In general, I'm trying to understand the numbers displayed by uptime (and numerous oder commands):
$ uptime
13:40:52 up 18 days, 2:10, 8 users, load average: 0.20, 0.30, 0.64
Here, my system's load average for the previous one-minute-interval was 0.2. On a very high level, this number is telling me that, on average during the sampling period, 0.2 processes were considered as producing load for the system [2].
I understand that a process can be in many different states. But I only have a firm understanding for 3 main states:
- The process is doing work on a CPU.
- The process could be doing work right away but there are no free CPUs.
- The process is waiting for something to happen on or outside the system.
I think the last state is the one to look at more closely because I'm quite certain that processes in the first two states are always counted for the system's load. I can imagine a few things that a system might do to get into the last state:
- Calling
sleep(). - Calling
read()on an open file which is not in the cache. - Calling
read()on a pipe into which no-one is writing anything. - Calling
accept()on a network socket. - Calling
send()on a network socket with a full buffer. - Trying to access private memory that has been swapped to disk.

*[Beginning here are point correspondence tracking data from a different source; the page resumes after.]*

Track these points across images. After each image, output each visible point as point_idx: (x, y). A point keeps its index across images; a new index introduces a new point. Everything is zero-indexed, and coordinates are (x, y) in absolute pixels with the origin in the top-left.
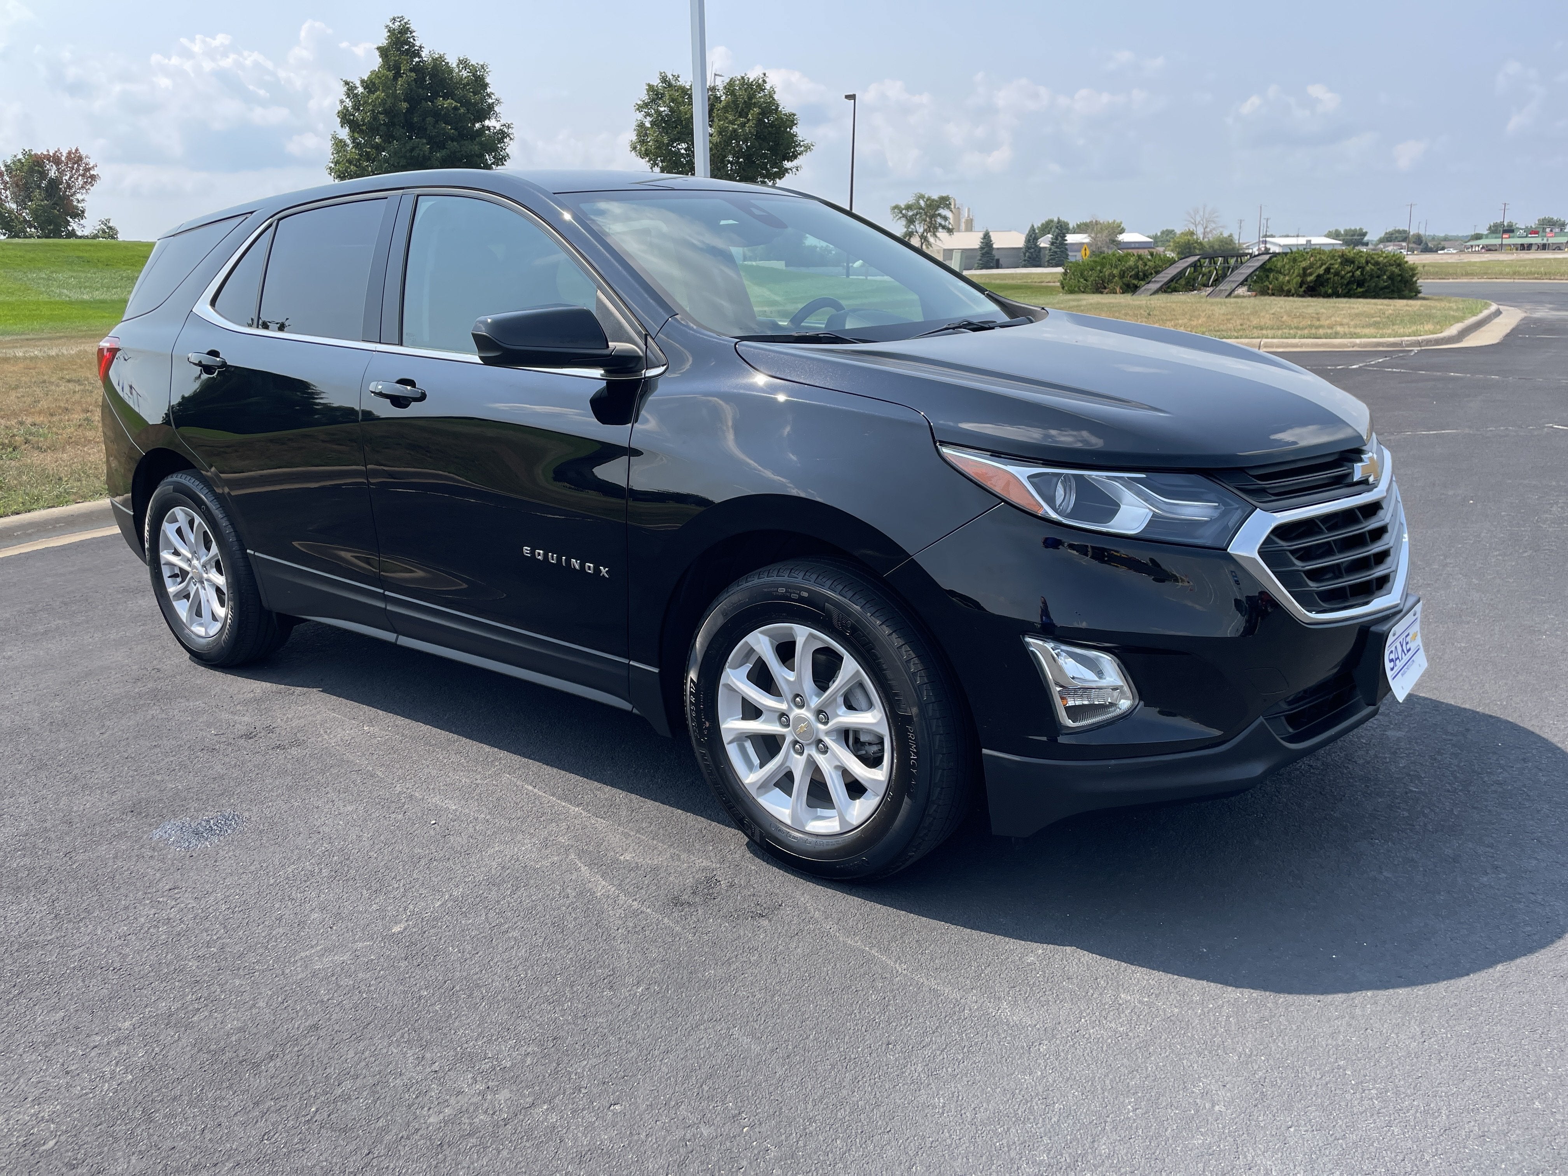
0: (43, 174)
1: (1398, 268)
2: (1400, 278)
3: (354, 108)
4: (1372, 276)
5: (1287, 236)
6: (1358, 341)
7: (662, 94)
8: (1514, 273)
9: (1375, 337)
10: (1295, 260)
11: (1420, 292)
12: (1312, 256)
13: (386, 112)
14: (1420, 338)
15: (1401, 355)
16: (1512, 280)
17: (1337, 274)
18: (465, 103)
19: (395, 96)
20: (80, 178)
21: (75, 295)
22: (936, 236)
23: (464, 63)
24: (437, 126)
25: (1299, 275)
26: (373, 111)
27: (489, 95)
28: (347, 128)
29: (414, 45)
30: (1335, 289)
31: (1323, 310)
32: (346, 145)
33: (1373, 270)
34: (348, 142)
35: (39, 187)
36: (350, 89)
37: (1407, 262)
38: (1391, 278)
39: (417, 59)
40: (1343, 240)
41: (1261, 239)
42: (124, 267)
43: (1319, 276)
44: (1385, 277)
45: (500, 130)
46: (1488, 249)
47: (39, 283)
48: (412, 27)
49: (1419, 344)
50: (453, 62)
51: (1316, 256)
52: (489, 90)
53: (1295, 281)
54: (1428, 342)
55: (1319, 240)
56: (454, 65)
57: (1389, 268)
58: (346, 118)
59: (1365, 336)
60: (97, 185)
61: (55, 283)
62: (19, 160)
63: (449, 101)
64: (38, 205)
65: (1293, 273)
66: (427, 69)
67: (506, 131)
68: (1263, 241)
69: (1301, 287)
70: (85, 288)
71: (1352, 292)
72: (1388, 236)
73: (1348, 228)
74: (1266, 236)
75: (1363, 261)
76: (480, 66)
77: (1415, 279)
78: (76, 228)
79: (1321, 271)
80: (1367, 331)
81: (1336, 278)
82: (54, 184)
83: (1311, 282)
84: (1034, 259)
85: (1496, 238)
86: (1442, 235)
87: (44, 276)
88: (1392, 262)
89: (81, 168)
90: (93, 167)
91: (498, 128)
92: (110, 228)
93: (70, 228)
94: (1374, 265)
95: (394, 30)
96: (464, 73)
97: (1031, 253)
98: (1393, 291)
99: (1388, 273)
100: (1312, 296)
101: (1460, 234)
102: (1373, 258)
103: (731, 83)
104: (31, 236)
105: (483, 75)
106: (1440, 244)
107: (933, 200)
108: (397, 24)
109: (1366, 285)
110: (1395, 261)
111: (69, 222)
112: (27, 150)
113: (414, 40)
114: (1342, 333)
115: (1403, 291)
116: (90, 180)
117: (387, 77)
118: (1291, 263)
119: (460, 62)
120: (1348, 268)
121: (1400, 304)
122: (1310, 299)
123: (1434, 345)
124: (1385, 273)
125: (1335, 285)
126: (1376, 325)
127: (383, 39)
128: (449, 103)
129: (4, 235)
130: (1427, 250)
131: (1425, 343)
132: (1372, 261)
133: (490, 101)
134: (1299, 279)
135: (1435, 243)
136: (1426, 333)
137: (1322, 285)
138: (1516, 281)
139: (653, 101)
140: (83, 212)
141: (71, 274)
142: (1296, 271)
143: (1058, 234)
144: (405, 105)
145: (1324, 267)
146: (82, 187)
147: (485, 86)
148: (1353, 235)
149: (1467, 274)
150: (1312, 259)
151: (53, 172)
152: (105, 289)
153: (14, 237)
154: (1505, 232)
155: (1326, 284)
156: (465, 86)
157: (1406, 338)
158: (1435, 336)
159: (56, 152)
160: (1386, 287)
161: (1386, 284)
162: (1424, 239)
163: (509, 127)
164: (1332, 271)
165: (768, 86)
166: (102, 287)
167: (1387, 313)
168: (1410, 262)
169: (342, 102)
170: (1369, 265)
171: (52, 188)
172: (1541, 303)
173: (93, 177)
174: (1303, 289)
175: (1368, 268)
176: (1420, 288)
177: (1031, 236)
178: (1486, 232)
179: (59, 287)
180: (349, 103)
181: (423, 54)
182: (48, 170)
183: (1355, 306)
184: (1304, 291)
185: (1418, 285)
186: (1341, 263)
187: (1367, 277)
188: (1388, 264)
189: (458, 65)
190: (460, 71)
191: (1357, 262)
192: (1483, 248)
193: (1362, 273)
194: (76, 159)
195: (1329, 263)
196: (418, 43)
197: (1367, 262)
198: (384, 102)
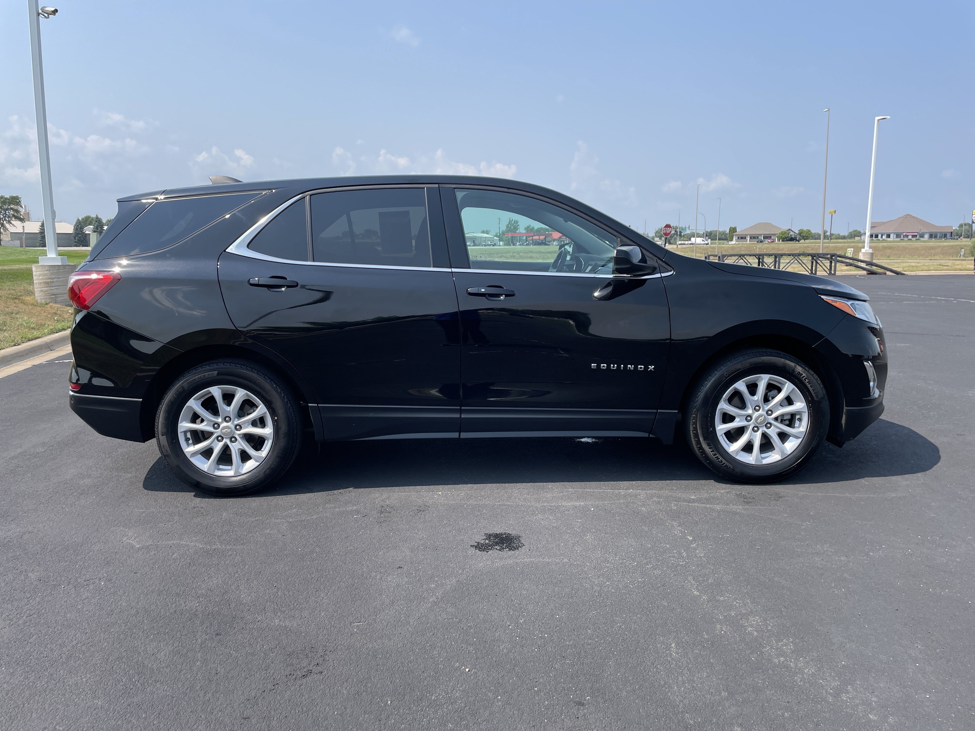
22: (11, 223)
84: (82, 241)
97: (80, 237)
107: (6, 199)
143: (98, 226)
177: (78, 226)
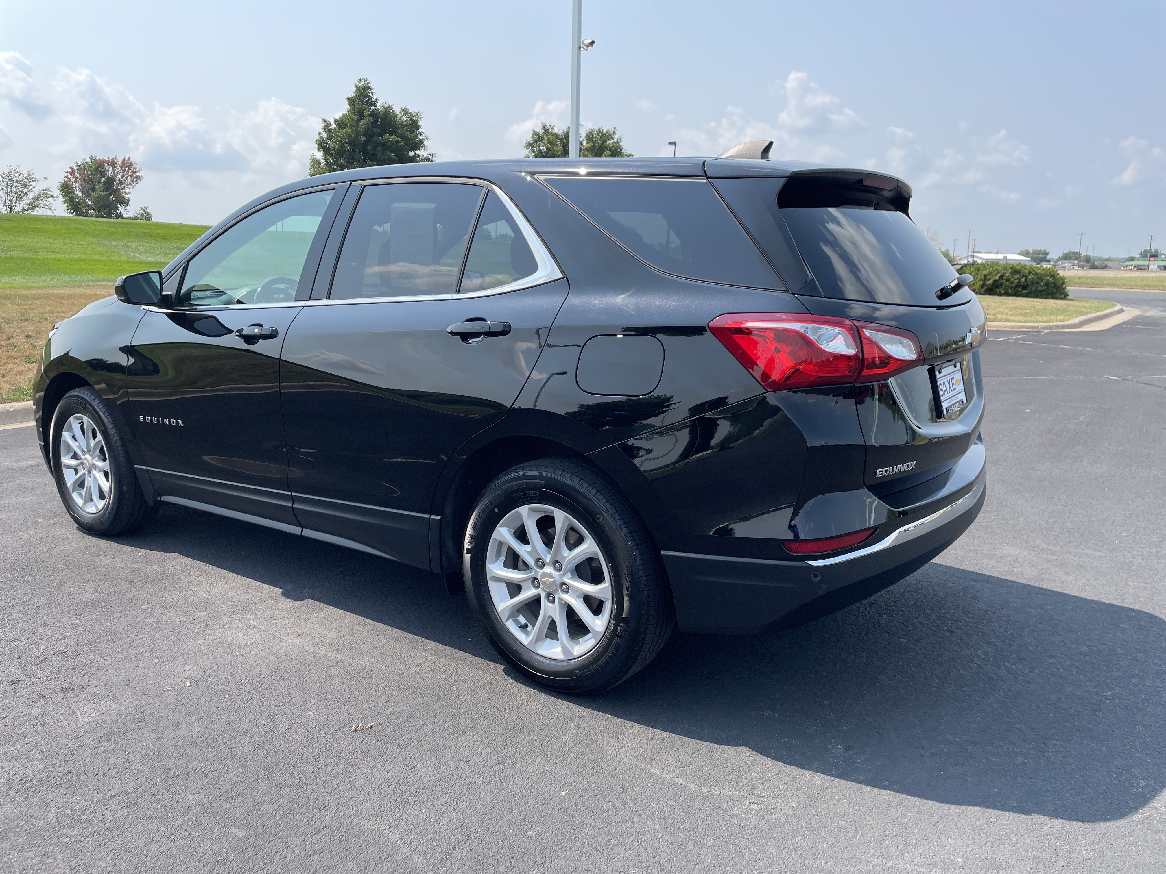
0: (103, 174)
1: (1052, 278)
2: (1053, 285)
3: (328, 138)
4: (1033, 283)
5: (990, 253)
6: (1008, 324)
7: (542, 138)
8: (1145, 285)
9: (1021, 322)
10: (979, 269)
11: (1068, 295)
12: (991, 267)
13: (350, 143)
14: (1051, 324)
15: (1035, 334)
16: (1143, 290)
17: (1008, 280)
18: (403, 137)
19: (357, 131)
20: (129, 177)
21: (143, 258)
23: (405, 111)
24: (384, 153)
25: (981, 280)
26: (341, 141)
27: (420, 134)
28: (322, 152)
29: (372, 98)
30: (1006, 290)
31: (993, 304)
32: (319, 163)
33: (1033, 278)
34: (322, 161)
35: (100, 182)
36: (327, 125)
37: (1059, 274)
38: (1047, 284)
39: (373, 108)
40: (1031, 257)
41: (970, 254)
42: (175, 241)
43: (995, 281)
44: (1042, 284)
45: (427, 157)
46: (1139, 268)
47: (119, 249)
48: (372, 85)
49: (1050, 327)
50: (397, 110)
51: (993, 267)
52: (420, 130)
53: (978, 283)
54: (1057, 327)
55: (1014, 257)
56: (398, 113)
57: (1045, 278)
58: (321, 145)
59: (1014, 321)
60: (141, 183)
61: (130, 249)
62: (87, 163)
63: (393, 136)
64: (100, 195)
65: (977, 278)
66: (380, 114)
67: (431, 158)
68: (971, 256)
69: (982, 288)
70: (150, 253)
71: (1018, 293)
72: (1064, 256)
73: (1035, 249)
74: (974, 252)
75: (1027, 271)
76: (415, 114)
77: (1064, 286)
78: (122, 212)
79: (997, 278)
80: (1017, 318)
81: (1007, 283)
82: (110, 181)
83: (990, 284)
85: (1145, 260)
86: (1107, 257)
87: (122, 244)
88: (1048, 273)
89: (130, 171)
90: (139, 171)
91: (425, 156)
92: (147, 213)
93: (118, 212)
94: (1034, 275)
95: (360, 87)
96: (405, 118)
98: (1048, 294)
99: (1044, 281)
100: (990, 294)
101: (1120, 257)
102: (1034, 270)
103: (591, 132)
104: (92, 216)
105: (417, 120)
106: (1103, 263)
108: (362, 83)
109: (1029, 288)
110: (1050, 273)
111: (118, 207)
112: (93, 156)
113: (372, 95)
114: (1000, 318)
115: (1056, 294)
116: (135, 179)
117: (353, 119)
118: (977, 272)
119: (402, 110)
120: (1016, 277)
121: (1051, 303)
122: (988, 296)
123: (1060, 329)
124: (1042, 281)
125: (1007, 288)
126: (1025, 315)
127: (351, 92)
128: (393, 138)
129: (72, 213)
130: (1094, 267)
131: (1054, 327)
132: (1033, 272)
133: (421, 138)
134: (981, 283)
135: (1100, 262)
136: (1057, 321)
137: (998, 287)
138: (1146, 291)
139: (536, 142)
140: (128, 201)
141: (140, 243)
142: (979, 277)
144: (363, 138)
145: (999, 275)
146: (130, 184)
147: (418, 127)
148: (1039, 254)
149: (1111, 285)
150: (991, 269)
151: (110, 172)
152: (163, 255)
153: (79, 215)
154: (1151, 256)
155: (1000, 287)
156: (404, 126)
157: (1042, 324)
158: (1062, 323)
159: (114, 158)
160: (1043, 291)
161: (1043, 288)
162: (1092, 259)
163: (433, 155)
164: (1004, 278)
165: (616, 137)
166: (161, 253)
167: (1037, 307)
168: (1061, 275)
169: (320, 134)
170: (1031, 275)
171: (109, 183)
172: (1155, 306)
173: (138, 178)
174: (984, 289)
175: (1030, 277)
176: (1068, 292)
178: (1138, 256)
179: (132, 252)
180: (325, 135)
181: (378, 105)
182: (107, 171)
183: (1017, 302)
184: (985, 291)
185: (1067, 290)
186: (1011, 273)
187: (1029, 283)
188: (1044, 275)
189: (400, 113)
190: (402, 116)
191: (1022, 273)
192: (1135, 267)
193: (1026, 280)
194: (128, 165)
195: (1002, 272)
196: (375, 97)
197: (1030, 273)
198: (350, 136)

- Trying to access a memory mapped file that is not in the cache and has to be loaded from disk or a network file system.
- Being unfortunate enough to jump to a piece of code that has not yet been loaded into memory.
I read this answer and a few other resources on the internet and I've seen the terms uninterruptable state and uninterruptable sleep a few times and that processes in such a state are also counted. So I'm assuming that this would include some of the states above, but which ones? Definitely not all of them.
So my main question is, when exactly is a process counted towards the system's load?
Footnotes
[1]: E.g. out of 1000 samples, 200 times a single process [2] was counted while the other 800 times none were counted. Or 200 processes were counted once while none were counted the other 999 times. I get that.
[2]: I'm using process and thread interchangeably here because, to my understanding, from the viewpoint of the scheduler, they don't look all that different. For the interpretation of my question, please assume that I'm talking about a system where every process has exactly one thread. If there are interesting differences when looking at processes with multiple threads, please note them though!